Os factos parecem confirmar as nuvens da dúvida, enquanto se acumulam as da dívida, sejam do Estado, das empresas ou das famílias, perigosamente próxima de um total de 800.000 milhões de euros. Entretanto, são noticiados o habitual desfilar anual de incêndios florestais (1000 hectares ardidos em Ourém, esta semana), o caos instalado nos aeroportos europeus (a que não escapam Lisboa e a TAP) e a bagunça nas urgências de obstetrícia dos hospitais públicos (em Braga já encerraram 5 vezes, num hospital que atende uma média de 40 grávidas/dia), num país que há 30 anos tem um inalterado estatuto do SNS-Serviço Nacional de Saúde. Descobriram agora a pólvora da sua atualização, para o que vão criar uma direção executiva, centralizadora e, eventualmente “independente”. É a velha receita salazarista: para adiar uma solução, cria-se uma comissão e depois se verá. Às vezes, nem isso, ao que vimos pela vinda aos Açores da Ministra da Ciência, Tecnologia e Ensino Superior, que trouxe uma mão cheia de coisa nenhuma, falando vagamente da revisão do contrato programa com a UAc, mas nada concretizando sobre valores (1,2 milhões de euros anuais, anteriormente prometidos pelo seu antecessor) nem quando assinará o dito. Assim, Senhora Ministra, mais vali ter feito 2 coisas: uma, era ter ficado por Lisboa, poupando tempo, dinheiro e carbono na viagem; outra, ter permanecido na sua cátedra da Universidade Nova, onde desenvolvia com seu marido uma valiosíssima investigação sobre novos materiais.

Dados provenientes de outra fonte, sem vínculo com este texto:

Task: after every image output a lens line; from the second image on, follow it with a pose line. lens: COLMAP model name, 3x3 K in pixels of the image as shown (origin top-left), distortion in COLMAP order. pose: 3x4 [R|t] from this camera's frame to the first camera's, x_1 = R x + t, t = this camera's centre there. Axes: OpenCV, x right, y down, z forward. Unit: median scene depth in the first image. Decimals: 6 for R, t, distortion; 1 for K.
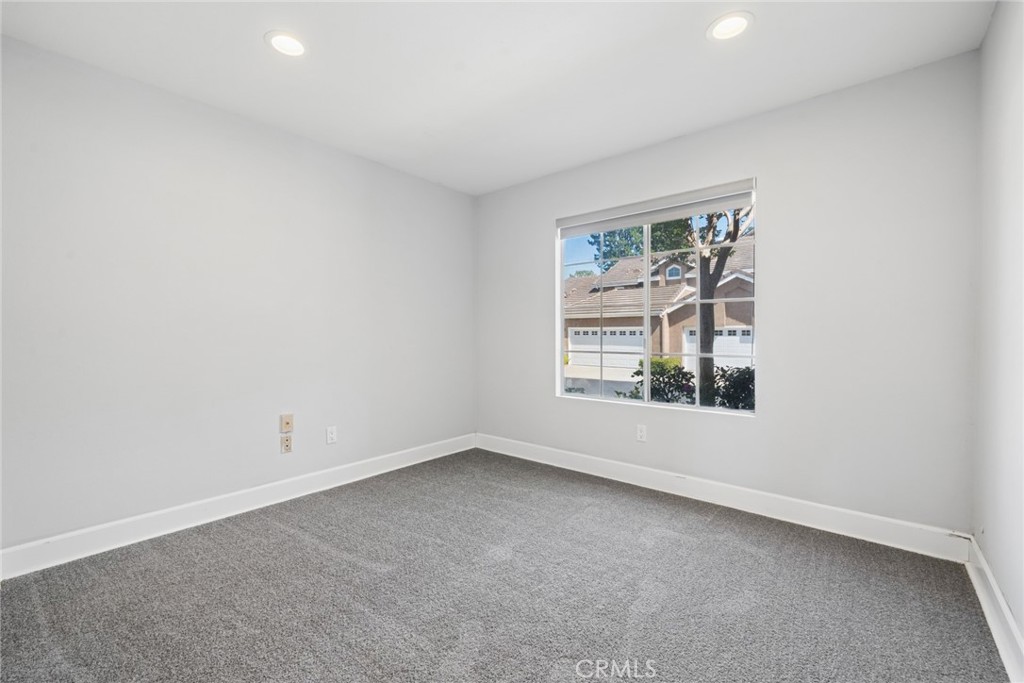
lens RADIAL K [[437.6, 0, 510.4], [0, 437.6, 338.7], [0, 0, 1]] dist [0.003797, 0.000135]
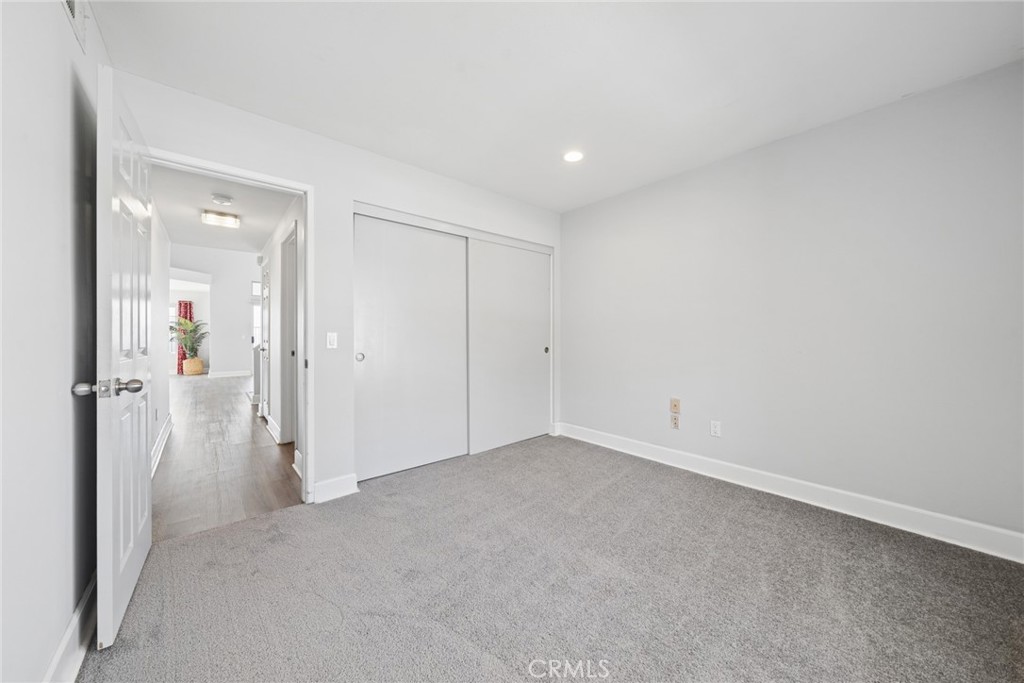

Outro catedrático visitante foi o Ministro da Economia, que descobriu a pólvora das soluções para o mar dos Açores, a investigação científica universitária por via de uma mirabolante universidade atlântica, provavelmente para “colonizar” a Universidade dos Açores e, pérola das pérolas, o navio de investigação inscrito no pote do tal PRR. Está descoberta a Pólvora XXI.